In Hinduism, rice holds great spiritual and ritual significance as it is a staple of the Indian diet. Because of its basic life-sustaining qualities, rice is revered as a potent symbol of auspiciousness, prosperity and fertility and therefore is used extensively in Hindu rites and rituals. Rice particularly plays a significant role in some Hindu samskaras -- rite-of-passage ceremonies that signify transition periods in an individual’s life and personality development -- as well as in harvest festivals.
During a Hindu wedding, rice is often sprinkled over the newlywed couple to bless them with a prosperous married life. Because rice is thought to ward off demons, it is poured into the wedding fire by the bride and bridegroom. It is also offered by the couple to their patron household deity after the completion of the marriage ceremony and sprinkled around the house by the new bride to secure blessings on their joint home. In certain parts of India the couple will stand on a pile of rice during the marriage ceremony.
First Feeding Ceremony
Rice plays a central role in the Hindu ceremony of Annaprashana, a ritualized first feeding, as it is the first solid food placed in a baby’s mouth. The ceremony is conducted in the baby’s sixth or seventh month of life, depending on local customs and the health of the child, and is arranged by a priest. Simple boiled rice or a sweet rice pudding called kheer is prepared by the mother or grandmother of the child under the chanting of appropriate Vedic mantras.
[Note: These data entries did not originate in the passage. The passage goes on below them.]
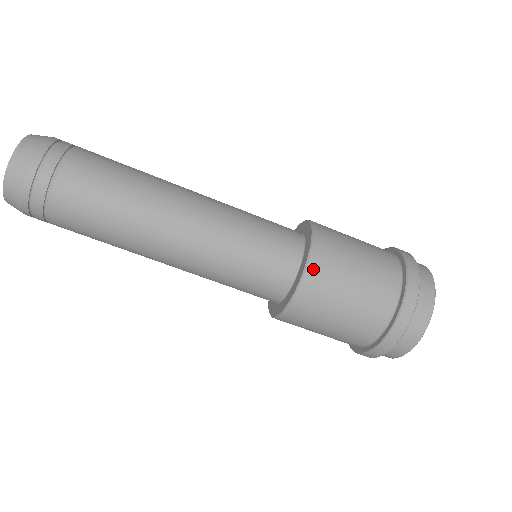
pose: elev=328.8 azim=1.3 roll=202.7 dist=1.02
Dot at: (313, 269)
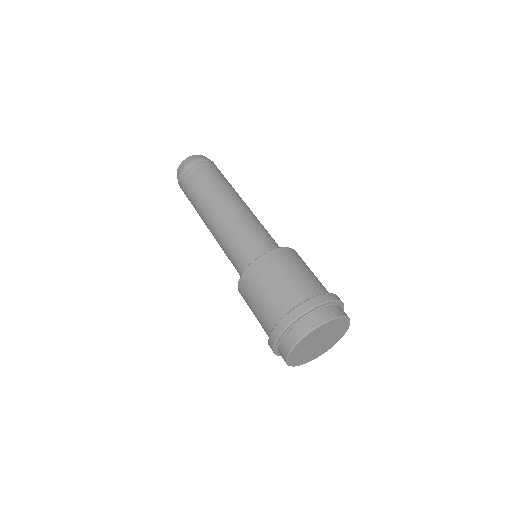
Dot at: (258, 262)
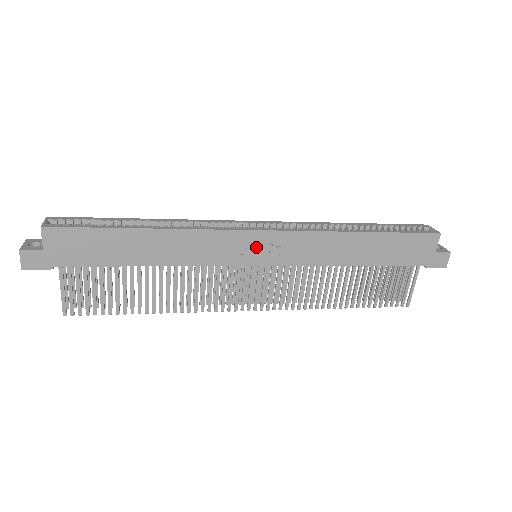
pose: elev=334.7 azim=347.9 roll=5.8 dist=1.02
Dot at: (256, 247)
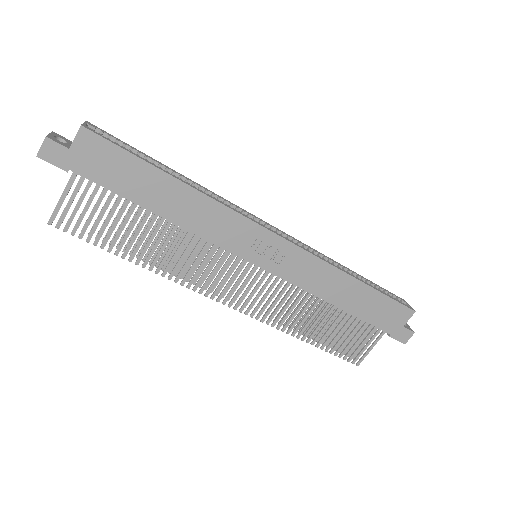
Dot at: (263, 247)
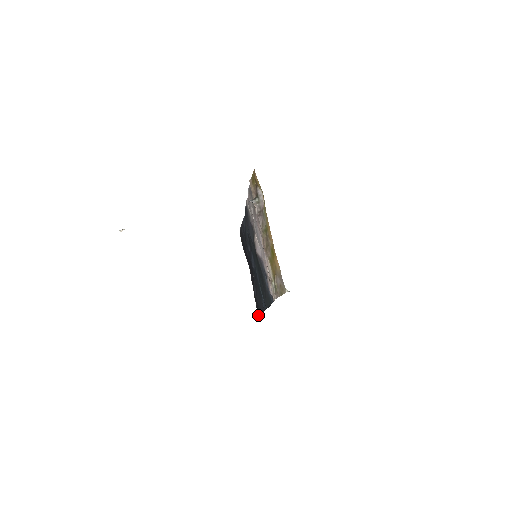
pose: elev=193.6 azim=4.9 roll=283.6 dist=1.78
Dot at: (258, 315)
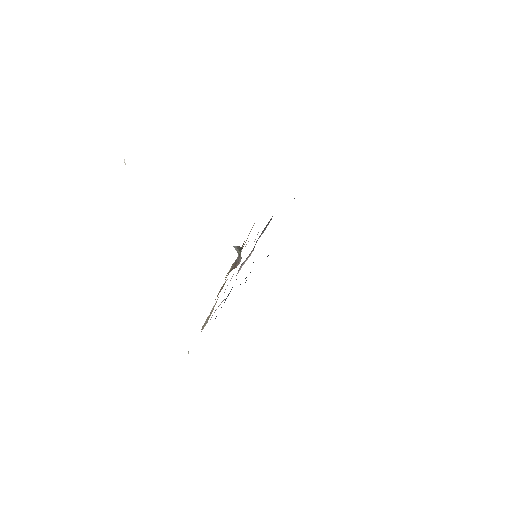
Dot at: occluded
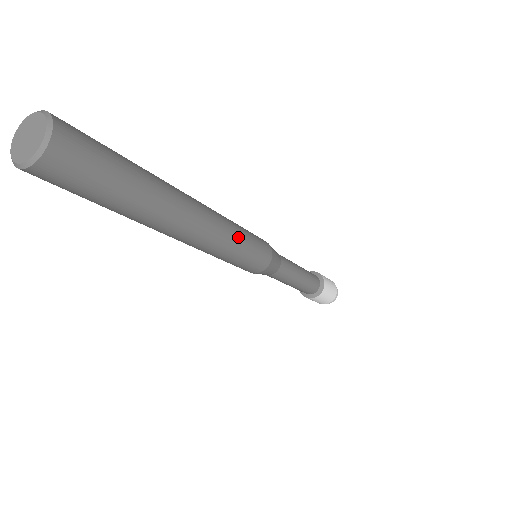
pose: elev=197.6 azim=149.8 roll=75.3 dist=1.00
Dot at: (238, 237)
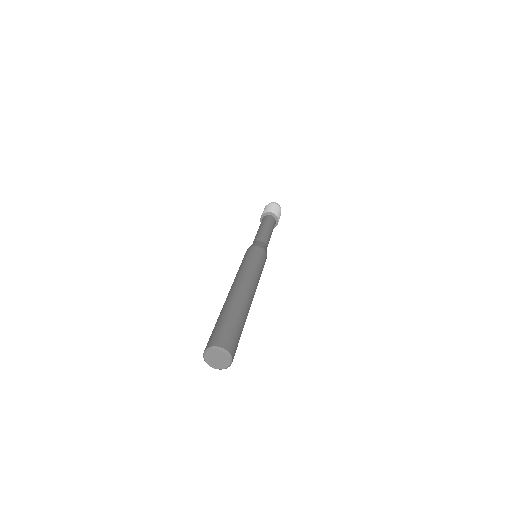
Dot at: occluded
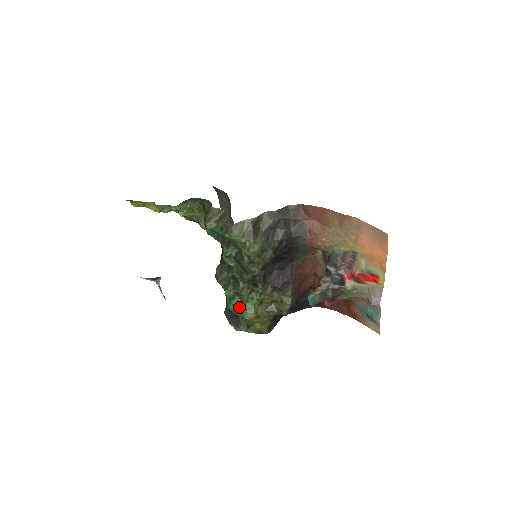
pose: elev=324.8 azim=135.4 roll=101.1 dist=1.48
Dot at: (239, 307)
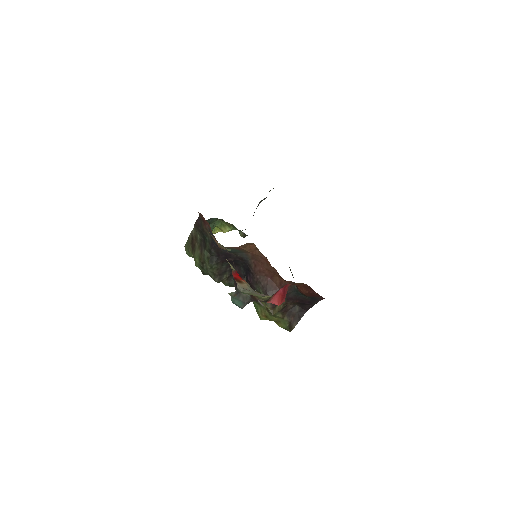
Dot at: occluded
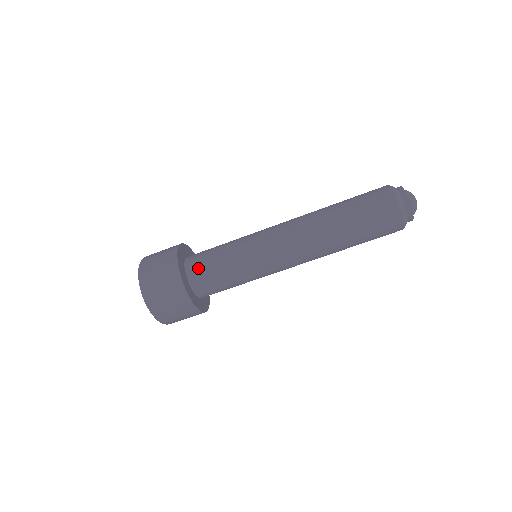
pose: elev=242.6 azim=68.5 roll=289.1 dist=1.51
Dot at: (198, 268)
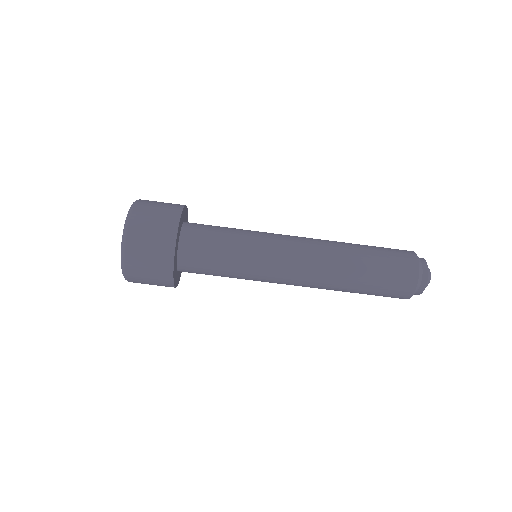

Education Initiation Ceremony
The Vidyarambham ceremony initiates Hindu children into the world of education by exposing them to their first letters. During the ceremony, a child is assisted to form letters in a plate covered with dry rice grains. The letters are generally a mantra of prosperity that is again written with gold on the child’s tongue. Rice is utilized in this ceremony as it represents fortune and blessings for the prosperous development of the child.
Celebration of Rice
Thai Pongal is a mid-January festival celebrated among the Tamils of southern India to mark the end of the harvest season. The day's celebrations include an early morning ceremony of boiling rice with milk and sugar in clay pots. The boiling of the milk is considered an auspicious sign. The freshly cooked rice dish, called pongal, is offered to the sun god Surya to express gratitude for the successful harvest and the lengthening days, and to secure blessings of prosperity. Thai Pongal is actually a Tamil component of a change-of-seasons festival that is celebrated across India and known by various names such as Makar Sankranti. Although specific traditions vary by location, observances often involve the preparation of rice in special ways.